Los niños soldados parecen estar sistemáticamente sometidos a traumas provocados por sus “entrenadores”: la violación de sus madres o la ejecución de miembros de sus familias frente a sus propios ojos, por ejemplo. El trauma hace que el cerebro desmonte las inhibiciones para matar. Se daña el llamado circuito frontolímbico, esa parte del cerebro que examina qué efecto producirán nuestras acciones sobre los demás y sobre nosotros mismos y que, normalmente, limita nuestras agresiones.
Ser traumatizado con violencia y convertido así, uno mismo, en asesino. Según Joachim Bauer, ese es también el proceso al que se someten, por ejemplo, quienes se unen a la milicia terrorista islamista Estado Islámico (EI), en Siria. “Para empezar existe un rito de iniciación, algún hecho brutal al que deben asistir”, aclara el neurobiólogo. “Entonces algo en el cerebro se rompe y llegamos al punto en que pueden surgir esos sentimientos similares a la euforia. Se trata de fenómenos psicopáticos, que pueden hallarse masivamente entre los niños soldados pero que no pertenecen al espectro del comportamiento corriente de una persona no traumatizada”, precisa.

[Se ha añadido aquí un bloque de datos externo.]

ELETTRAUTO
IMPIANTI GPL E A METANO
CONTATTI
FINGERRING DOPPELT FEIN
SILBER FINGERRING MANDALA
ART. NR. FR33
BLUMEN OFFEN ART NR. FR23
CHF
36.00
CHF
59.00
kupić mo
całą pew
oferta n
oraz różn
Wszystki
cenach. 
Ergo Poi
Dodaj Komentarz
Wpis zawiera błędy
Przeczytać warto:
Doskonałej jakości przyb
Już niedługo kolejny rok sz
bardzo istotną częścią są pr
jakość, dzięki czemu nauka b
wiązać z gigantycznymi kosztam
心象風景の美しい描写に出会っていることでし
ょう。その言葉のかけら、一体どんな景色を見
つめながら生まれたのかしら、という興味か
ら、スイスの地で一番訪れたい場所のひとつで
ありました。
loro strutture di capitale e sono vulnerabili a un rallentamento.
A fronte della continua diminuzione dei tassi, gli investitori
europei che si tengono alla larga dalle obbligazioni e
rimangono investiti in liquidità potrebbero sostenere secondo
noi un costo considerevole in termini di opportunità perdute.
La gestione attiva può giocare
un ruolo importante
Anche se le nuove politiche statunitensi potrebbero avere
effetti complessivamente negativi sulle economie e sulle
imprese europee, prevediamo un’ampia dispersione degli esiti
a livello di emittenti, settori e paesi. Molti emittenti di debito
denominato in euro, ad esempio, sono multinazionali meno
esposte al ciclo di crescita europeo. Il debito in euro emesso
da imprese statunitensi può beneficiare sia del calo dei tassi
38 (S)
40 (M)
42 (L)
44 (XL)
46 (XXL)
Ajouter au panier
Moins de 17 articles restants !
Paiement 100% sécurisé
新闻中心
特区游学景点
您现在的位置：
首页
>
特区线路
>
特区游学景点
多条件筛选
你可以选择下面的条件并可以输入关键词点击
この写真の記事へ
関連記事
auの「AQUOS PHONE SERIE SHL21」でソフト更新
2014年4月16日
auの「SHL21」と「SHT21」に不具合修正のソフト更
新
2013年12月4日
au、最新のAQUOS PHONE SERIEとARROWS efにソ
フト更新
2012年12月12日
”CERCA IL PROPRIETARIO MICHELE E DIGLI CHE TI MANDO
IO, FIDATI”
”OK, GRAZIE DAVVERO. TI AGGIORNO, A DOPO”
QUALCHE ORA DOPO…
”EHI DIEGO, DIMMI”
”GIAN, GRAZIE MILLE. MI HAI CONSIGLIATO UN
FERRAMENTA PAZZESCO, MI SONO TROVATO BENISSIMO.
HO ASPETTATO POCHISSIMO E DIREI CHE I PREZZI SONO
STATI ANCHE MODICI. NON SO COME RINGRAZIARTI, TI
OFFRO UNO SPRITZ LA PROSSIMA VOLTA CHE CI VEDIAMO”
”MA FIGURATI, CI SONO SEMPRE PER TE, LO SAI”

Violencia en todas las culturas
¿Qué armas utilizan los combatientes? ¿Cómo se organizan para la guerra? Esos son aspectos que pueden variar parcialmente entre una y otra cultura. Sin embargo, en todo el mundo, existen sorprendentes semejanzas en relación con la forma en que se ejecuta la violencia, afirma Thomas Elbert: “En Uganda observé que las tropas rebeldes le cortaban la nariz a sus víctimas, las orejas, los labios. Y ví lo mismo en Afganistán. Cuando algo sobresale del cuerpo, se corta. Eso pasa en culturas muy diferentes”.
Los estudios de Elbert van más allá e investigan qué estímulos juegan un papel clave para provocar excesos de violencia. La sangre parece en estos casos llevar la voz cantante... ¿Y el olor a sangre? Elbert investigó en esta dirección y se topó con un increíble descubrimiento: Incluso la industria alimentaria utiliza el olor a sangre para que sus productos les parezcan más frescos a los consumidores. “Y eso no vale sólo para los embutidos, sino también, por ejemplo, para los hongos”, cuenta el investigador: “El olor a sangre parece ser percibido por las personas como algo agradable. O sea, los estímulos claves son los mismos”.
¿Se esconde entonces en nosotros un ave de rapiña? Por el momento, la neurociencia tiende a vernos más bien como seres pacíficos, al menos, mientras profundos traumas no nos conviertan en fríos asesinos.